What to work on
Print the listing exactly as it stands, and skip any pictures in it.

Data extract
= = = = =

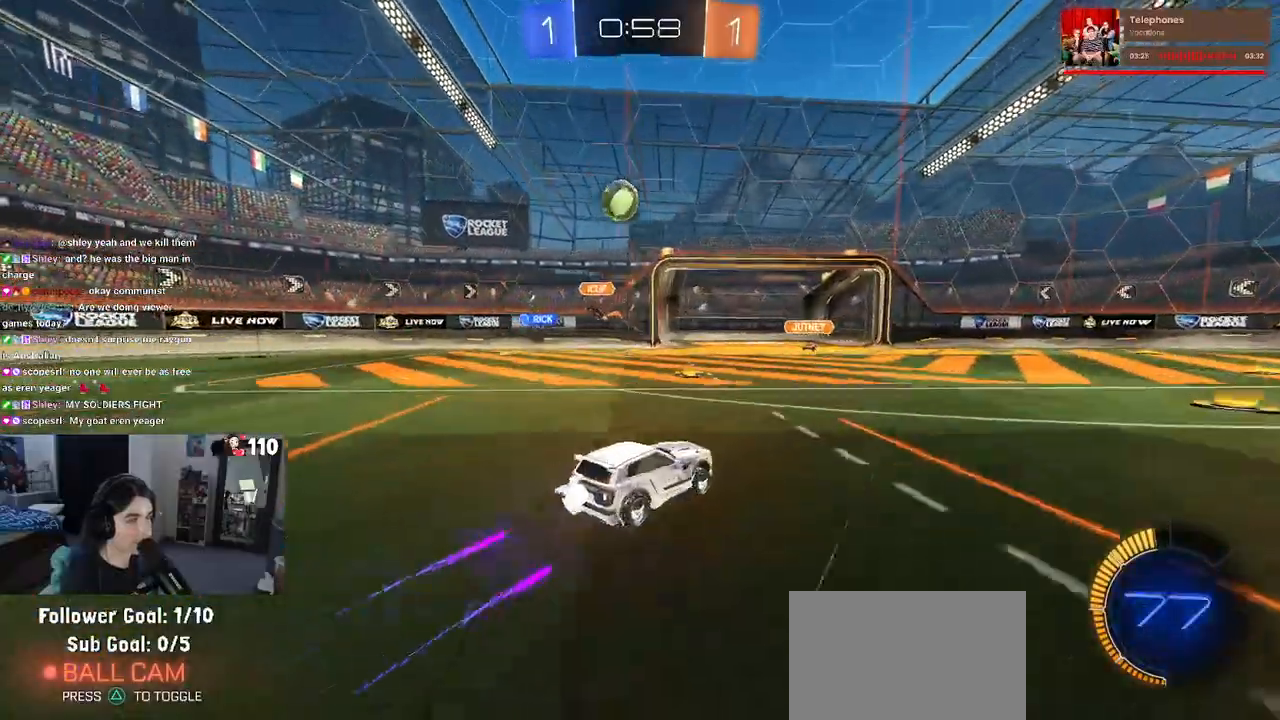
{"buttons": ["R2"], "left_stick": "down-right", "right_stick": "center", "events": [[67, "R2", "down"], [100, "L2", "up"]]}
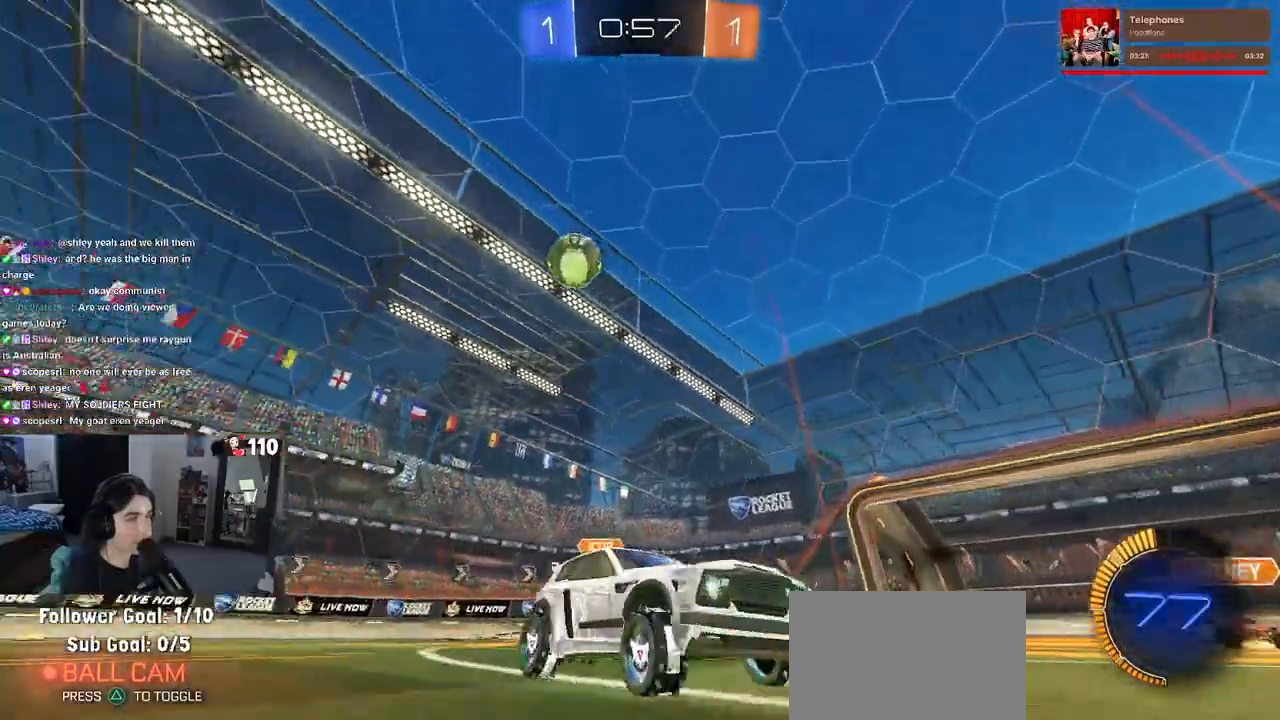
{"buttons": ["R1", "R2"], "left_stick": "right", "right_stick": "center", "events": [[167, "R1", "down"], [383, "left_stick", "right"]]}
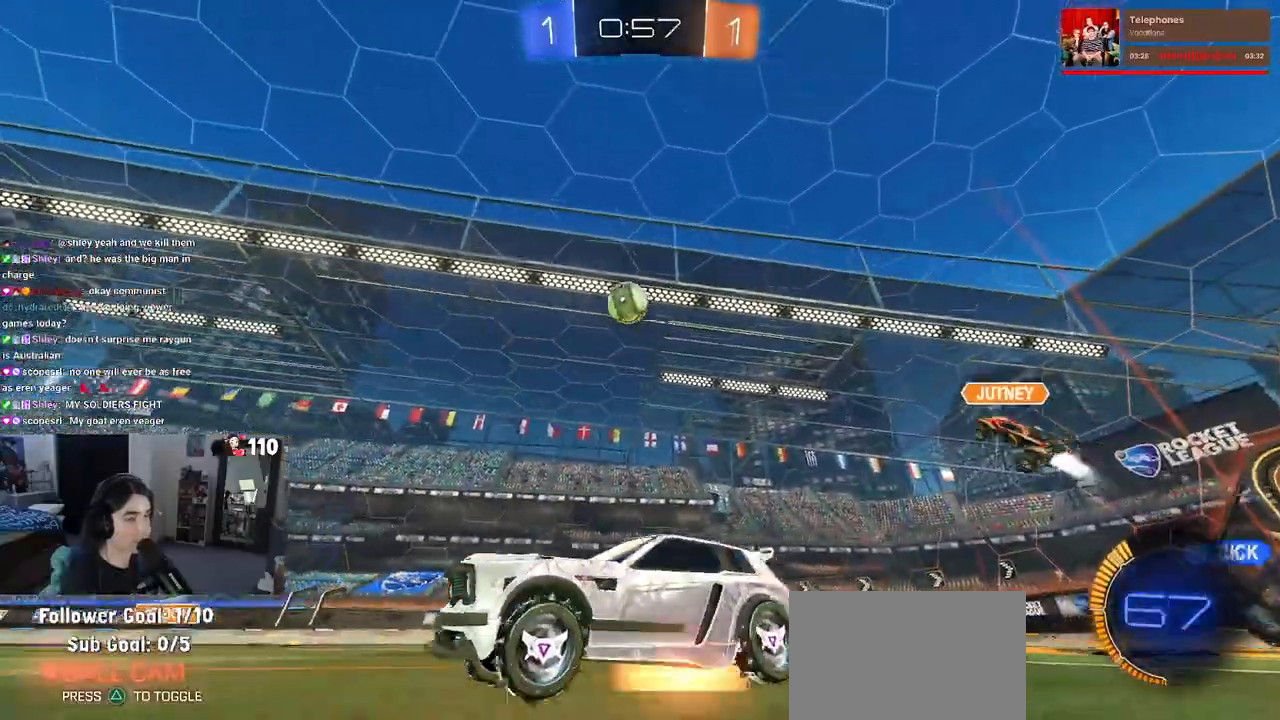
{"buttons": ["SQUARE", "R2"], "left_stick": "down-left", "right_stick": "center", "events": [[17, "CROSS", "down"], [50, "left_stick", "up"], [117, "CROSS", "up"], [117, "left_stick", "up-left"], [183, "CROSS", "down"], [250, "SQUARE", "down"], [250, "left_stick", "down-left"], [283, "CROSS", "up"], [333, "R1", "up"]]}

= = = = =

Expected answer
{"buttons": ["R2"], "left_stick": "down-right", "right_stick": "center", "events": [[67, "R2", "down"], [100, "L2", "up"]]}
{"buttons": ["R1", "R2"], "left_stick": "right", "right_stick": "center", "events": [[167, "R1", "down"], [383, "left_stick", "right"]]}
{"buttons": ["SQUARE", "R2"], "left_stick": "down-left", "right_stick": "center", "events": [[17, "CROSS", "down"], [50, "left_stick", "up"], [117, "CROSS", "up"], [117, "left_stick", "up-left"], [183, "CROSS", "down"], [250, "SQUARE", "down"], [250, "left_stick", "down-left"], [283, "CROSS", "up"], [333, "R1", "up"]]}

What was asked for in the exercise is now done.